Em Valência, as equipas de resgate estão a colaborar com as listas realizadas pela Cecopi e com os postos de comando avançados, que dividem os desaparecidos pela região afetada pelas cheias. “O primeiro fator que influencia a contagem oficial de mortos, feridos e desaparecidos é a qualidade da imagem operacional comum e a forma como esta é partilhada e coordenada entre as forças no terreno”, sublinha Alexander, que diz que é necessário criar mecanismos de comunicação entre os centros de informações e o terreno.
“Idealmente, deveria haver uma contagem cuidadosa dos três números (mortos, feridos e desaparecidos). Provavelmente, seriam necessários 10 a 14 dias para se chegar a um número final, mas sempre dependendo da magnitude da catástrofe, da dimensão da área geográfica e da população afetada”, acrescentou.
No entanto, à medida que o tempo passa as operações de busca e salvamento vão diminuindo, uma vez que as probabilidades de encontrar pessoas vivas diminuem. Segundo o especialista, a maior parte das operações de busca e salvamento são concluídas após a primeira semana.
Não existem muitos estudos académicos sobre a melhor forma de definir os números de vítimas causada por uma catástrofe natural de grandes dimensões, sendo dada uma maior importância, por parte da comunidade científica, à identificação das vítimas. Existem, no entanto, algumas orientações fornecidas por organizações como a Cruz Vermelha ou as Nações Unidas. “Em caso de inundações, os protocolos preveem a colaboração entre autoridades locais, forças de resgate e instituições de investigação para a recolha e análise de dados sobre desaparecidos. Esses protocolos incluem o uso de registos digitais centralizados para denunciar pessoas desaparecidas e a coleta de informações por meio de plataformas tecnológicas avançadas, como sistemas de informação geográfica, drones e sistemas de deteção geo espacial”, explicou Pier Matteo Barone, professor da Universidade Americana de Roma, ao El País. Estes protocolos determinam que a contagem de pessoas desaparecidas deve ser feita de forma paralela às operações de resgate.
Segundo Marlaska, o número de desaparecidos podem situar-se entre as dezenas ou centenas, não existindo qualquer certeza em relação ao seu número total. Em declarações, o ministro disse mesmo que dar um número de desaparecidos após uma catástrofe destas dimensões não é fácil e é “melhor não o fazer”.

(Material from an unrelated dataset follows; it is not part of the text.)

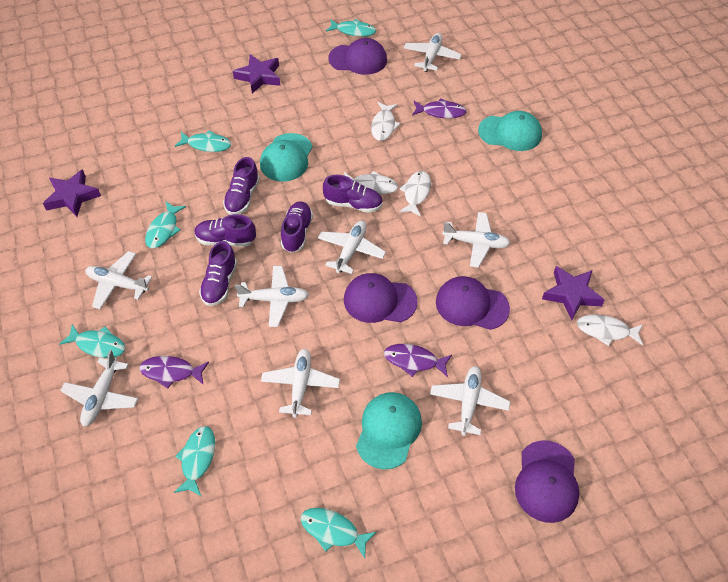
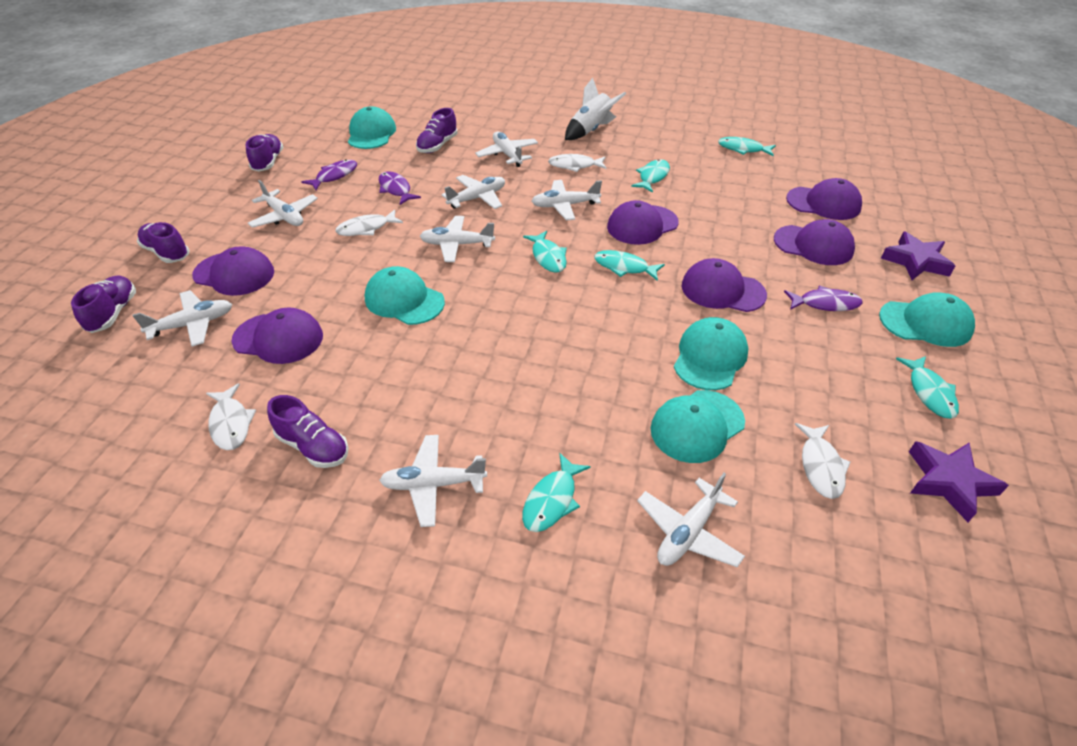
purple cap: [329,38,387,75] [344,273,417,323] [436,276,510,330] [515,440,579,523] = 4 -> [192,247,274,296] [231,307,323,364] [607,200,679,245] [682,258,767,312] [774,219,855,265] [786,178,862,220] = 6
purple star: [43,169,101,217] [233,54,280,94] [542,266,605,320] = 3 -> [881,231,955,280] [909,441,1009,522] = 2
turquoise cap: [260,133,313,182] [356,392,422,469] [478,111,542,151] = 3 -> [348,106,396,149] [365,266,445,325] [650,390,745,463] [674,317,749,390] [879,292,975,347] = 5
white rocket: none = 0 -> [565,78,626,140] = 1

Uma ideia contrária à dos especialistas, como Barone, que defendem que é necessário “garantir a transparência e a coordenação” dos diferentes elementos ligados às operações e que as autoridades não devem permanecer em silêncio. “Comunicar um intervalo estimado, mesmo que provisório, é preferível ao silêncio, porque dá às famílias um ponto de referência”, explicou Barone.